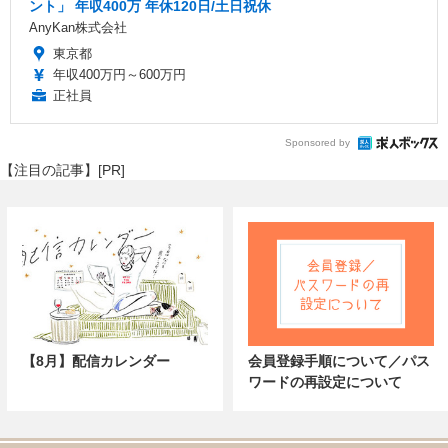
ント」 年収400万 年休120日/土日祝休
AnyKan株式会社
東京都
年収400万円～600万円
正社員
Sponsored by
【注目の記事】[PR]
【8月】配信カレンダー
会員登録手順について／パス
ワードの再設定について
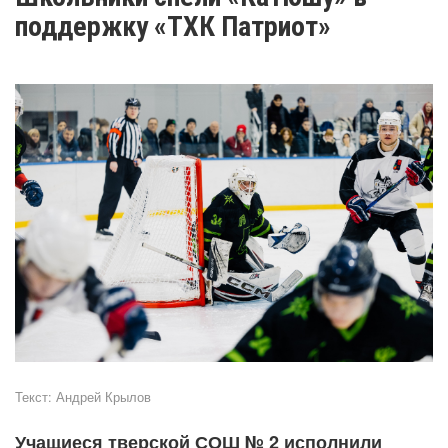
поддержку «ТХК Патриот»
Текст:
Андрей Крылов
Учащиеся тверской СОШ № 2 исполнили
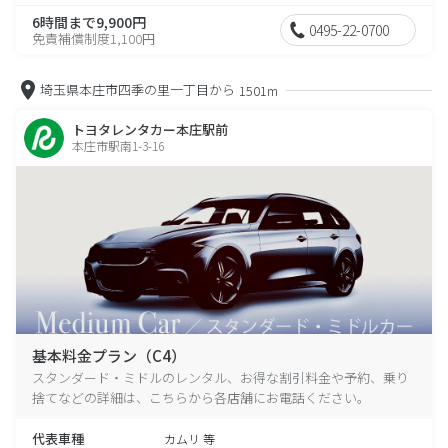
6時間まで9,900円
0495-22-0700
免責補償制度1,100円
埼玉県本庄市四季の里一丁目から
1501m
トヨタレンタカー本庄駅前
本庄市駅南1-3-16
基本料金プラン（C4）
スタンダード・ミドルのレンタル、お得な割引料金や予約、乗り
捨てなどの詳細は、こちらから各店舗にお電話ください。
代表車種
カムリ 等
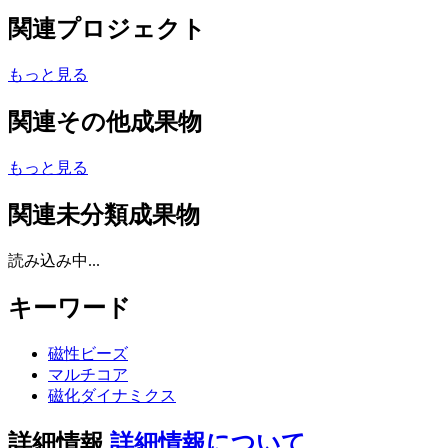
関連プロジェクト
もっと見る
関連その他成果物
もっと見る
関連未分類成果物
読み込み中...
キーワード
磁性ビーズ
マルチコア
磁化ダイナミクス
詳細情報
詳細情報について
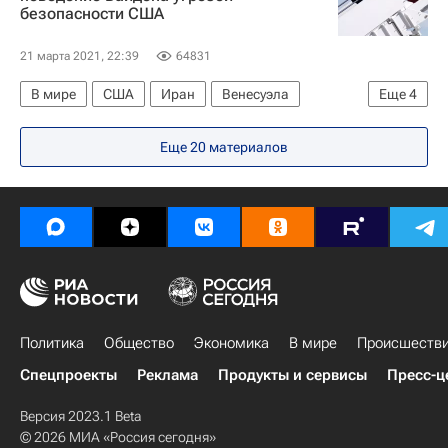
безопасности США
21 марта 2021, 22:39
64831
В мире
США
Иран
Венесуэла
Еще
4
Китай
Джо Байден
Дональд Трамп
Еще 20 материалов
Стивен Миллер
Политика
Общество
Экономика
В мире
Происшеств
Спецпроекты
Реклама
Продукты и сервисы
Пресс-ц
Версия 2023.1 Beta
© 2026 МИА «Россия сегодня»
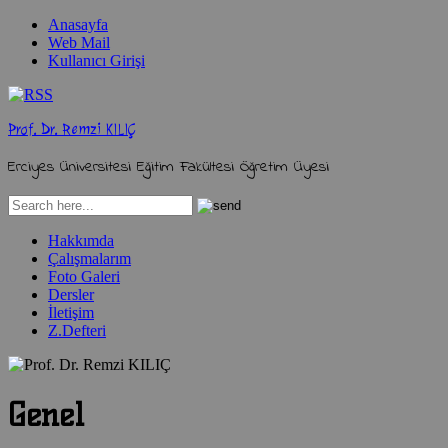
Anasayfa
Web Mail
Kullanıcı Girişi
Prof. Dr. Remzi KILIÇ
Erciyes Üniversitesi Eğitim Fakültesi Öğretim Üyesi
Hakkımda
Çalışmalarım
Foto Galeri
Dersler
İletişim
Z.Defteri
Genel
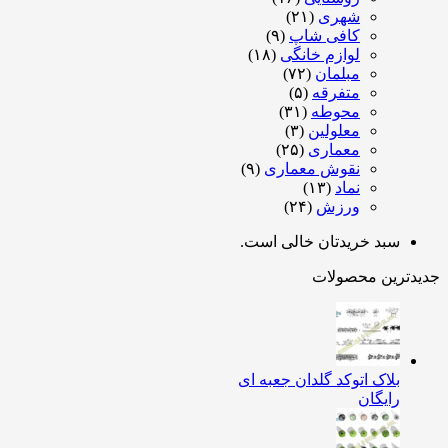
شهری
(۲۱)
کافی شاپ
(۹)
لوازم خانگی
(۱۸)
مبلمان
(۷۲)
متفرقه
(۵)
محوطه
(۳۱)
معلولین
(۳)
معماری
(۲۵)
نقوش معماری
(۹)
نماد
(۱۳)
ورزش
(۲۴)
سبد خریدتان خالی است.
دترین محصولات
بلاک اتوکد گلدان جعبه ای
رایگان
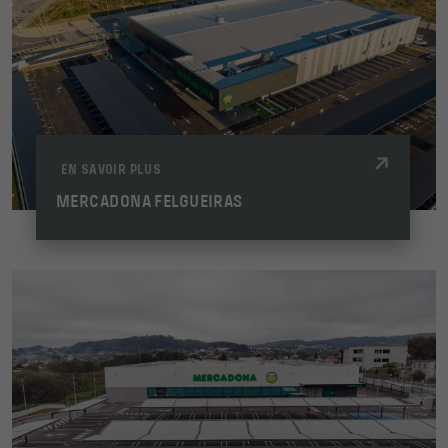
EN SAVOIR PLUS
MERCADONA FELGUEIRAS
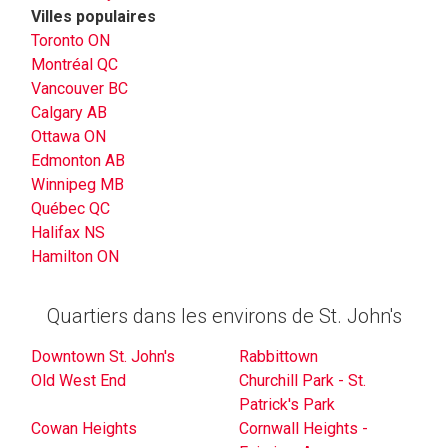
Villes populaires
Toronto ON
Montréal QC
Vancouver BC
Calgary AB
Ottawa ON
Edmonton AB
Winnipeg MB
Québec QC
Halifax NS
Hamilton ON
Quartiers dans les environs de St. John's
Downtown St. John's
Rabbittown
Old West End
Churchill Park - St.
Patrick's Park
Cowan Heights
Cornwall Heights -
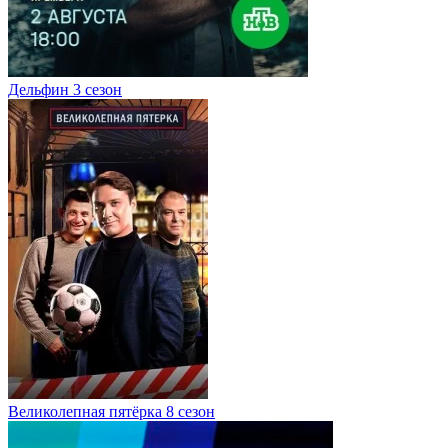
Дельфин 3 сезон
Великолепная пятёрка 8 сезон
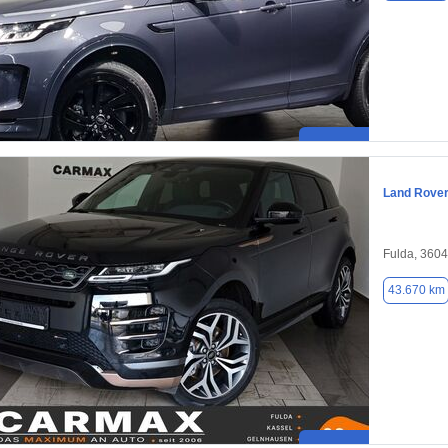
Land Rove
Fulda, 360
43.670 km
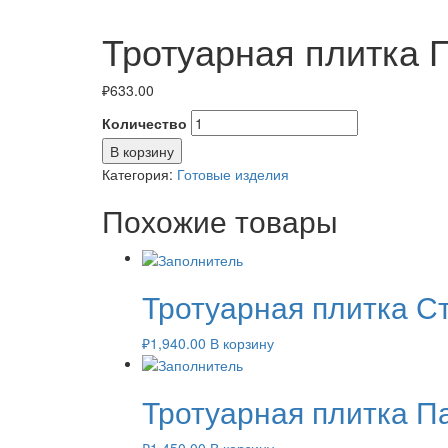
Тротуарная плитка П
₽
633.00
Количество
В корзину
Категория:
Готовые изделия
Похожие товары
Тротуарная плитка Ст
₽
1,940.00
В корзину
Тротуарная плитка Па
₽
1,450.00
В корзину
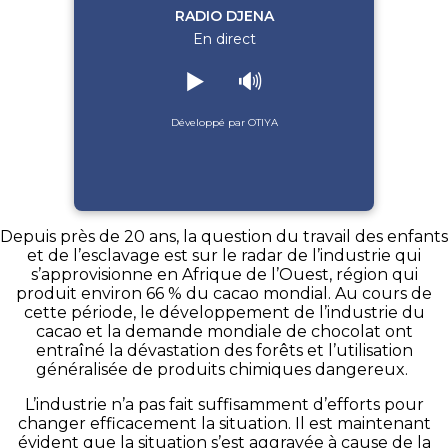
RADIO DJENA
En direct
▶️
🔊
Développé par OTIYA
Depuis près de 20 ans, la question du travail des enfants
et de l’esclavage est sur le radar de l’industrie qui
s’approvisionne en Afrique de l’Ouest, région qui
produit environ 66 % du cacao mondial. Au cours de
cette période, le développement de l’industrie du
cacao et la demande mondiale de chocolat ont
entraîné la dévastation des forêts et l’utilisation
généralisée de produits chimiques dangereux.
L’industrie n’a pas fait suffisamment d’efforts pour
changer efficacement la situation. Il est maintenant
évident que la situation s’est aggravée à cause de la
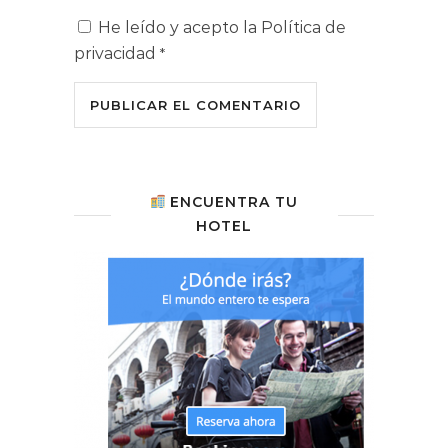
He leído y acepto la
Política de
privacidad
*
ENCUENTRA TU
HOTEL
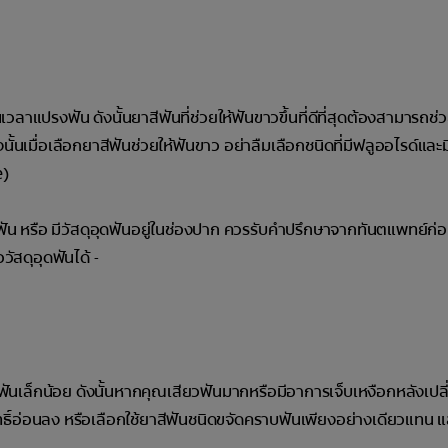
าแปรงฟัน ดังนั้นยาสีฟันที่ช่วยให้ฟันขาวขึ้นที่ดีที่สุดต้องสามารถช่
ั้นเมื่อเลือกยาสีฟันช่วยให้ฟันขาว อย่าลืมเลือกชนิดที่มีฟลูออไรด์และมี
e)
ฟัน หรือ มีวัสดุอุดฟันอยู่ในช่องปาก ควรรับคำปรึกษาจากทันตแพทย์ก่อ
สดุอุดฟันได้ -
เล็กน้อย ดังนั้นหากคุณเสียวฟันมากหรือมีอาการเจ็บเหงือกหลังเปลี
ธิ์อ่อนลง หรือเลือกใช้ยาสีฟันชนิดขจัดคราบฟันเพียงอย่างเดียวแทน แ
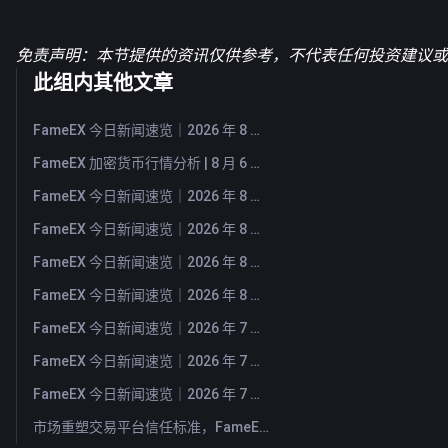
免责声明：本节提供的资讯仅供参考，不代表任何投资建议或F
此组内其他文章
FameEX 今日新闻速览｜2026 年 8 月 7 日
FameEX 加密货币行情分析 | 8 月 6 日, 2026
FameEX 今日新闻速览｜2026 年 8 月 6 日
FameEX 今日新闻速览｜2026 年 8 月 5 日
FameEX 今日新闻速览｜2026 年 8 月 4 日
FameEX 今日新闻速览｜2026 年 8 月 3 日
FameEX 今日新闻速览｜2026 年 7 月 31 日
FameEX 今日新闻速览｜2026 年 7 月 30 日
FameEX 今日新闻速览｜2026 年 7 月 29 日
市场重塑交易平台信任标准，FameEX 以八年稳健运营持续服务全球用户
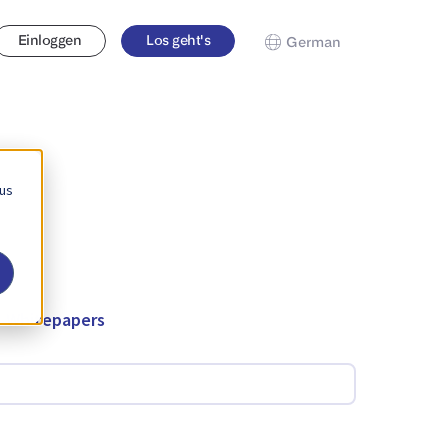
Einloggen
Los geht's
German
 us
Whitepapers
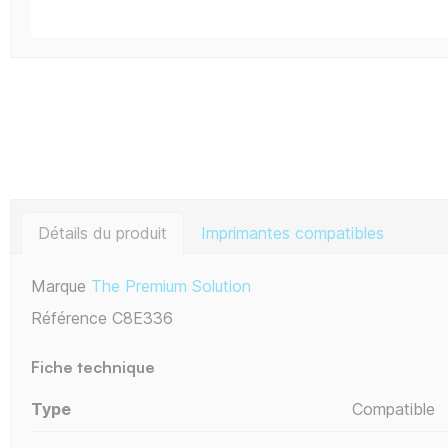
Détails du produit
Imprimantes compatibles
Marque
The Premium Solution
Référence
C8E336
Fiche technique
Type
Compatible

• Problem statement:
Leaving out the pictures, reproduce the whole listing above exactly.

• Written answer:
ント」 年収400万 年休120日/土日祝休
AnyKan株式会社
東京都
年収400万円～600万円
正社員
Sponsored by
【注目の記事】[PR]
【8月】配信カレンダー
会員登録手順について／パス
ワードの再設定について
поддержку «ТХК Патриот»
Текст:
Андрей Крылов
Учащиеся тверской СОШ № 2 исполнили
6時間まで9,900円
0495-22-0700
免責補償制度1,100円
埼玉県本庄市四季の里一丁目から
1501m
トヨタレンタカー本庄駅前
本庄市駅南1-3-16
基本料金プラン（C4）
スタンダード・ミドルのレンタル、お得な割引料金や予約、乗り
捨てなどの詳細は、こちらから各店舗にお電話ください。
代表車種
カムリ 等
関連プロジェクト
もっと見る
関連その他成果物
もっと見る
関連未分類成果物
読み込み中...
キーワード
磁性ビーズ
マルチコア
磁化ダイナミクス
詳細情報
詳細情報について
безопасности США
21 марта 2021, 22:39
64831
В мире
США
Иран
Венесуэла
Еще
4
Китай
Джо Байден
Дональд Трамп
Еще 20 материалов
Стивен Миллер
Политика
Общество
Экономика
В мире
Происшеств
Спецпроекты
Реклама
Продукты и сервисы
Пресс-ц
Версия 2023.1 Beta
© 2026 МИА «Россия сегодня»
Anasayfa
Web Mail
Kullanıcı Girişi
Prof. Dr. Remzi KILIÇ
Erciyes Üniversitesi Eğitim Fakültesi Öğretim Üyesi
Hakkımda
Çalışmalarım
Foto Galeri
Dersler
İletişim
Z.Defteri
Genel
شهری
(۲۱)
کافی شاپ
(۹)
لوازم خانگی
(۱۸)
مبلمان
(۷۲)
متفرقه
(۵)
محوطه
(۳۱)
معلولین
(۳)
معماری
(۲۵)
نقوش معماری
(۹)
نماد
(۱۳)
ورزش
(۲۴)
سبد خریدتان خالی است.
دترین محصولات
بلاک اتوکد گلدان جعبه ای
رایگان
EN SAVOIR PLUS
MERCADONA FELGUEIRAS
Villes populaires
Toronto ON
Montréal QC
Vancouver BC
Calgary AB
Ottawa ON
Edmonton AB
Winnipeg MB
Québec QC
Halifax NS
Hamilton ON
Quartiers dans les environs de St. John's
Downtown St. John's
Rabbittown
Old West End
Churchill Park - St.
Patrick's Park
Cowan Heights
Cornwall Heights -
Дельфин 3 сезон
Великолепная пятёрка 8 сезон
Land Rove
Fulda, 360
43.670 km
Тротуарная плитка П
₽
633.00
Количество
В корзину
Категория:
Готовые изделия
Похожие товары
Тротуарная плитка Ст
₽
1,940.00
В корзину
Тротуарная плитка Па
₽
1,450.00
В корзину
RADIO DJENA
En direct
▶️
🔊
Développé par OTIYA
Depuis près de 20 ans, la question du travail des enfants
et de l’esclavage est sur le radar de l’industrie qui
s’approvisionne en Afrique de l’Ouest, région qui
produit environ 66 % du cacao mondial. Au cours de
cette période, le développement de l’industrie du
cacao et la demande mondiale de chocolat ont
entraîné la dévastation des forêts et l’utilisation
généralisée de produits chimiques dangereux.
L’industrie n’a pas fait suffisamment d’efforts pour
changer efficacement la situation. Il est maintenant
évident que la situation s’est aggravée à cause de la
He leído y acepto la
Política de
privacidad
*
ENCUENTRA TU
HOTEL
าแปรงฟัน ดังนั้นยาสีฟันที่ช่วยให้ฟันขาวขึ้นที่ดีที่สุดต้องสามารถช่
ั้นเมื่อเลือกยาสีฟันช่วยให้ฟันขาว อย่าลืมเลือกชนิดที่มีฟลูออไรด์และมี
e)
ฟัน หรือ มีวัสดุอุดฟันอยู่ในช่องปาก ควรรับคำปรึกษาจากทันตแพทย์ก่อ
สดุอุดฟันได้ -
เล็กน้อย ดังนั้นหากคุณเสียวฟันมากหรือมีอาการเจ็บเหงือกหลังเปลี
ธิ์อ่อนลง หรือเลือกใช้ยาสีฟันชนิดขจัดคราบฟันเพียงอย่างเดียวแทน แ
免责声明：本节提供的资讯仅供参考，不代表任何投资建议或F
此组内其他文章
FameEX 今日新闻速览｜2026 年 8 月 7 日
FameEX 加密货币行情分析 | 8 月 6 日, 2026
FameEX 今日新闻速览｜2026 年 8 月 6 日
FameEX 今日新闻速览｜2026 年 8 月 5 日
FameEX 今日新闻速览｜2026 年 8 月 4 日
FameEX 今日新闻速览｜2026 年 8 月 3 日
FameEX 今日新闻速览｜2026 年 7 月 31 日
FameEX 今日新闻速览｜2026 年 7 月 30 日
FameEX 今日新闻速览｜2026 年 7 月 29 日
市场重塑交易平台信任标准，FameEX 以八年稳健运营持续服务全球用户
Einloggen
Los geht's
German
 us
Whitepapers
Détails du produit
Imprimantes compatibles
Marque
The Premium Solution
Référence
C8E336
Fiche technique
Type
Compatible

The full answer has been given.